A large part of me resists even looking, but I can’t help but see the headlines, images, and videos when I get on social media to take care of business.

To resist – to turn a blind eye – feels wrong, yet reading, watching, and listening, leaves me feeling helpless and hopeless. It’s like watching your house burn to the ground and know that the raging flames are bigger than you and all the other people who’ve gathered to try and put out the fire.

I think about the stories. The stories of the families, the parents, the kids – some babies – and the enduring consequences these separations bring to them, their cultures, and our culture. These separations have set in motion the ripple effects of broken spirits and smothered souls that will reverberate far, far into the future.

The ignorance of the powers that be around trauma and separation are astounding – they clearly don’t see the deeply damaging impact of their actions. Or they don’t care.

It’s likely both.

I find myself fantasizing. I want to tell these border stories. I want to tell all of them. I want to meet these families and individuals, talk to them, and tell their stories. I want to put their faces and voices, sadness and heartbreak, dread and trauma front and center…

And then I think about how the impossibility of one single person without the means to make that a reality stands in the way. And I think about how it wouldn’t likely make a difference because we are in a state of such upheaval and disrepair, that any form of retribution on those who have created this atrocity – and continue to nurture it – as well as all the other atrocities that continue to unfold, feel beyond impossible.

And I feel helpless and hopeless all over again.

I don’t know the point of this post, other than to say that I feel this way. I don’t think I’m alone, but it sure feels that way.

Stories about strangers – writing to create connection with people, even if you never know them

I recently wrote about how strangers can enhance our writing, and I want to elaborate more on that here, based on scenarios I witnessed outside my apartment window over the course of a few weeks.

Here in Portland, we’re experiencing an epidemic in homelessness, and as a downtown dweller, I see the effects of this problem firsthand. Camps are frequently set up, then dismantled, in the two-block circumference surrounding my apartment.

Several weeks ago, a couple set up their tent right across the street from my four large windows that overlook a fairly main thoroughfare downtown. The city’s MAX train run right by, and during the day, there’s a pretty steady stream of cars. At night, the motorized traffic ebbs and I become more aware of foot traffic.

A few weeks back, I saw a couple pitch their bright blue tent, which took up about a 5′ x 7′ area, and they put out a small welcome mat. They left no footprint other than this. One morning, when I opened my blinds to start my day, I saw the man standing outside the tent wearing his usual dark grey, wool coat over a pair of jeans and a white t-shirt. A knitted tan beanie covered his head. The woman stepped out in a pair of colorful yoga pants and a hoodie, and she began to run a lint roller over his shoulders and down his back. The man picked up the walking stick that lay across their welcome mat every night – the walking stick that I imagined he had carefully crafted from a limb; it was perfectly carved and polished and it added another dignified dimension to his already dignified appearance – and he set off down the street.

» **Data records**
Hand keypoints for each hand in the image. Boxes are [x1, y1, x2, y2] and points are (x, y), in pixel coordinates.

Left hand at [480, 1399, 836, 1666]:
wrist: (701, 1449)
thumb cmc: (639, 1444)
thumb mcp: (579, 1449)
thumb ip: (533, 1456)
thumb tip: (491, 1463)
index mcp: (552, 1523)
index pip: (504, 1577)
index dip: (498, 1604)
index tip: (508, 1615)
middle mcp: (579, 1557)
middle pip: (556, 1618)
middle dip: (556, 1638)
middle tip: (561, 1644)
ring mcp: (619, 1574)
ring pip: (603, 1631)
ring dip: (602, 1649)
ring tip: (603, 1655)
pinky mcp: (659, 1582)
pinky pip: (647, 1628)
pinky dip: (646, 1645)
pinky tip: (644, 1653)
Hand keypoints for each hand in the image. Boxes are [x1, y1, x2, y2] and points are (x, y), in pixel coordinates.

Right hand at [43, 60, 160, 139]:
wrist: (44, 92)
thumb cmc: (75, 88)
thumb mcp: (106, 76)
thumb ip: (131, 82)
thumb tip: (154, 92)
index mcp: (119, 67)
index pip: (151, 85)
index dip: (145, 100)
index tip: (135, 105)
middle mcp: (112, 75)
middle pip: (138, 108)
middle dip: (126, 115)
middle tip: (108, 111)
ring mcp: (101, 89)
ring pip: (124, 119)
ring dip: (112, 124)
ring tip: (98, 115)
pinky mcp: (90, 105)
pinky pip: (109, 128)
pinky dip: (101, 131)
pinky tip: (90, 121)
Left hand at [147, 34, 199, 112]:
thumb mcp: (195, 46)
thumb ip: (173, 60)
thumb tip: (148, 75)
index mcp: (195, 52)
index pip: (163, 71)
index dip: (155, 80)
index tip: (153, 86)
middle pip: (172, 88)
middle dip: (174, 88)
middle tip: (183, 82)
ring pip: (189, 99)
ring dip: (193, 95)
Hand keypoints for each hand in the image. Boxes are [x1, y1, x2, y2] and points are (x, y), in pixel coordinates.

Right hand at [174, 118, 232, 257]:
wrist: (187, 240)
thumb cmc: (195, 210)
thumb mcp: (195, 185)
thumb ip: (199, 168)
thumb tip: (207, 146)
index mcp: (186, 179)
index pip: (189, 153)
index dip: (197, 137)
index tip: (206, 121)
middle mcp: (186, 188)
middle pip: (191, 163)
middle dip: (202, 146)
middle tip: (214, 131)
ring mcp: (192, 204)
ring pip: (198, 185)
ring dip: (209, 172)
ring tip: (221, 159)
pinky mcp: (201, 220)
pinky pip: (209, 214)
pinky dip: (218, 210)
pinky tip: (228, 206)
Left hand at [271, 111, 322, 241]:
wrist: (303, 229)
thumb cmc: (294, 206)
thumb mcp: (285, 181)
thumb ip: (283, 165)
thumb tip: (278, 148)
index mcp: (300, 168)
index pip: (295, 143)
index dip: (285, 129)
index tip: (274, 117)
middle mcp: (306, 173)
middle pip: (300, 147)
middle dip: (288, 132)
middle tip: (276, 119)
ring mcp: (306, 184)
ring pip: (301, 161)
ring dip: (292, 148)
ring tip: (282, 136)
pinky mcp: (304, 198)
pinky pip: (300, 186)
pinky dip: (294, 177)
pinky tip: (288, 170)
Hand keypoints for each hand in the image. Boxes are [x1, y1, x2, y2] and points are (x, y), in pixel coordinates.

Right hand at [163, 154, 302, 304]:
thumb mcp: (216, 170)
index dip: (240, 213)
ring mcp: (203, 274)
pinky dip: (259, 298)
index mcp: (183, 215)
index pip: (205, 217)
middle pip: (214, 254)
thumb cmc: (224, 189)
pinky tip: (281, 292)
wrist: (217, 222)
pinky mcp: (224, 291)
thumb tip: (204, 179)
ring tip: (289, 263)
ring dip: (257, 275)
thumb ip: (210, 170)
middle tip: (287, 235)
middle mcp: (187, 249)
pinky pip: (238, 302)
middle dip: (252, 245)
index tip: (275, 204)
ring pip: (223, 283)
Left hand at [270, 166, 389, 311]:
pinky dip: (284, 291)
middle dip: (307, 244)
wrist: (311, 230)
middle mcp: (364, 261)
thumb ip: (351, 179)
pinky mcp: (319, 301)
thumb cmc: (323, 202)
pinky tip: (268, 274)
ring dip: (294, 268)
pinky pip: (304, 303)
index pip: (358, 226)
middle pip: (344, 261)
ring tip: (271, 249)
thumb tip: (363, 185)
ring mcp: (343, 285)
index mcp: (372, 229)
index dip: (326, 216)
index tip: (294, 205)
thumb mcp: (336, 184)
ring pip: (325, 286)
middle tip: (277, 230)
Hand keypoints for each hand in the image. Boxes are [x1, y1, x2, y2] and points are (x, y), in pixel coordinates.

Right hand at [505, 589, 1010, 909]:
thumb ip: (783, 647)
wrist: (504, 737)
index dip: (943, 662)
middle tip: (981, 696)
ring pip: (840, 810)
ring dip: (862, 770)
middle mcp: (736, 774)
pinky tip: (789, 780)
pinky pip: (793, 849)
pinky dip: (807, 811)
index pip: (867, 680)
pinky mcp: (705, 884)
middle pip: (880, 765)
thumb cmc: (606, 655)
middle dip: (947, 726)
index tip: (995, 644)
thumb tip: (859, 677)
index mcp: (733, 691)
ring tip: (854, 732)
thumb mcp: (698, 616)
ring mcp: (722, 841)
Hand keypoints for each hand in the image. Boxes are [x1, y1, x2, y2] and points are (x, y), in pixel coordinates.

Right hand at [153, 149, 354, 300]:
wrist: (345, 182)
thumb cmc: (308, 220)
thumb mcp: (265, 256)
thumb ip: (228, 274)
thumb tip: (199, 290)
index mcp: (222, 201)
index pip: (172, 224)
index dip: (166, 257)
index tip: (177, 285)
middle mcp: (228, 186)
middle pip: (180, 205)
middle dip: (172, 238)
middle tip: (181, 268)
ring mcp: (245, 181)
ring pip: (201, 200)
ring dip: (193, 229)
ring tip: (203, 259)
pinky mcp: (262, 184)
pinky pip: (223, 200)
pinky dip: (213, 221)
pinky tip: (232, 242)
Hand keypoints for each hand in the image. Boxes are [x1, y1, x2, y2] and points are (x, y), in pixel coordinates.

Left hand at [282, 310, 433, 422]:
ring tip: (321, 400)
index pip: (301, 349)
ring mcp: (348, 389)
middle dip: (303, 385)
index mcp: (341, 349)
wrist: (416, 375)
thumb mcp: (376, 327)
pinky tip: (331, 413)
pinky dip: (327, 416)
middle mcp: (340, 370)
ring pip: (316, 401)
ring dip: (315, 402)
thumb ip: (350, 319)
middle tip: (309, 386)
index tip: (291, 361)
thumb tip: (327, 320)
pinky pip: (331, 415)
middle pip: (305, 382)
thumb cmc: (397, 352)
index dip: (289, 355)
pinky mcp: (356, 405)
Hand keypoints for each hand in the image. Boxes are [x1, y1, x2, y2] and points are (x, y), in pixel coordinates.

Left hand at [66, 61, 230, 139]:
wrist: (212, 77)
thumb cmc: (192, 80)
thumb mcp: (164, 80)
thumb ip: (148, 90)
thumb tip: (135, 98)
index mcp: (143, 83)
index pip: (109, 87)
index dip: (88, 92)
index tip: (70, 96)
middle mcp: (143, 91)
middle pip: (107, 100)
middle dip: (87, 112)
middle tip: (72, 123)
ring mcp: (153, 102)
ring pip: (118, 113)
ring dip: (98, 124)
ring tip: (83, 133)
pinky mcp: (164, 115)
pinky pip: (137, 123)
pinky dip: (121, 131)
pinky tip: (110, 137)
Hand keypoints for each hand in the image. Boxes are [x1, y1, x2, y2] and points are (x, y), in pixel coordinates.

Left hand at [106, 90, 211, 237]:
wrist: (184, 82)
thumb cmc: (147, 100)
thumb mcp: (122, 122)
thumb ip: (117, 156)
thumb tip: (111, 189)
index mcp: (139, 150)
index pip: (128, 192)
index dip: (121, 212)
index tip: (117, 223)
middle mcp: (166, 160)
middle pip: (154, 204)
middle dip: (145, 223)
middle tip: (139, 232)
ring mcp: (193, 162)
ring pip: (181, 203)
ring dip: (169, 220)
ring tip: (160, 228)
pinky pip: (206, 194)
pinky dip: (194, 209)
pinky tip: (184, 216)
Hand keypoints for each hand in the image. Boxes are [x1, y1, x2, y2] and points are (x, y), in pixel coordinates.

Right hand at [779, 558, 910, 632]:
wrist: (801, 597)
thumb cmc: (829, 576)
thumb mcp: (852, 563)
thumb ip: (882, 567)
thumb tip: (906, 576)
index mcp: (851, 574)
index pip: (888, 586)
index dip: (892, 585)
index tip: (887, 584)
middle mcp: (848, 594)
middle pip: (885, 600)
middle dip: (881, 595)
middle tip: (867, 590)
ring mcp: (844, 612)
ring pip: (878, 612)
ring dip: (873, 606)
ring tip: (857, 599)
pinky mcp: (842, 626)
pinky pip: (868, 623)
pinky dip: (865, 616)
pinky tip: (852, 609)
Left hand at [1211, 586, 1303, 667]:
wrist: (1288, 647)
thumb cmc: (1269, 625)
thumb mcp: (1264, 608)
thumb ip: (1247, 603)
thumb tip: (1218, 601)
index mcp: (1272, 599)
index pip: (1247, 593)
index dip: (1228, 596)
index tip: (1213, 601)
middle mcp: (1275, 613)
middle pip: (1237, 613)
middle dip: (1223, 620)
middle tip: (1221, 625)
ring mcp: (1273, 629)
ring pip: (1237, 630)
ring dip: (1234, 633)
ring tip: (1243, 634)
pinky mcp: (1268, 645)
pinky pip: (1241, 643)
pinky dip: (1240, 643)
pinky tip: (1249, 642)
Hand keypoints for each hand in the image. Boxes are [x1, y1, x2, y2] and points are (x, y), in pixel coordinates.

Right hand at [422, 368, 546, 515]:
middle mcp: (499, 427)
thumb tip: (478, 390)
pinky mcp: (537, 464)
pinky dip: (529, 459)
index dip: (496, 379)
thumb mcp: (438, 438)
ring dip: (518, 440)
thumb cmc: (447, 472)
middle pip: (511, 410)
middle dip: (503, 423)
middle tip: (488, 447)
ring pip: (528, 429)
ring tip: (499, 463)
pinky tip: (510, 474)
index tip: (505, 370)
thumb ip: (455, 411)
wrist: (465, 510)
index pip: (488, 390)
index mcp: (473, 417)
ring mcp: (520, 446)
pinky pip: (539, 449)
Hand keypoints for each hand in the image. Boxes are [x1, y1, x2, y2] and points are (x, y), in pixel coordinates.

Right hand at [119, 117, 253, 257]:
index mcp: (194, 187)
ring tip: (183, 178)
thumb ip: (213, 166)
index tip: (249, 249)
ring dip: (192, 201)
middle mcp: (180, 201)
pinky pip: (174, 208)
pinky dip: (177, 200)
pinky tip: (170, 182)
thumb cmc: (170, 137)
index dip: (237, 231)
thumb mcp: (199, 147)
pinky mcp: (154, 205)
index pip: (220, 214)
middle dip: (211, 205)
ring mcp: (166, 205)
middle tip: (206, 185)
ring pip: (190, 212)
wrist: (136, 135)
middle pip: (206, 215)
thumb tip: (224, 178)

» **Problem set**
A: In the blog post, what color was the couple's tent?
B: Transcribe the blog post from "The ignorance of" up to and including "they don’t care.".
The rows were taken from a separate source and have nothing to do with the blog post.

» **Task solutions**
A: Bright blue.

B:
The ignorance of the powers that be around trauma and separation are astounding – they clearly don’t see the deeply damaging impact of their actions. Or they don’t care.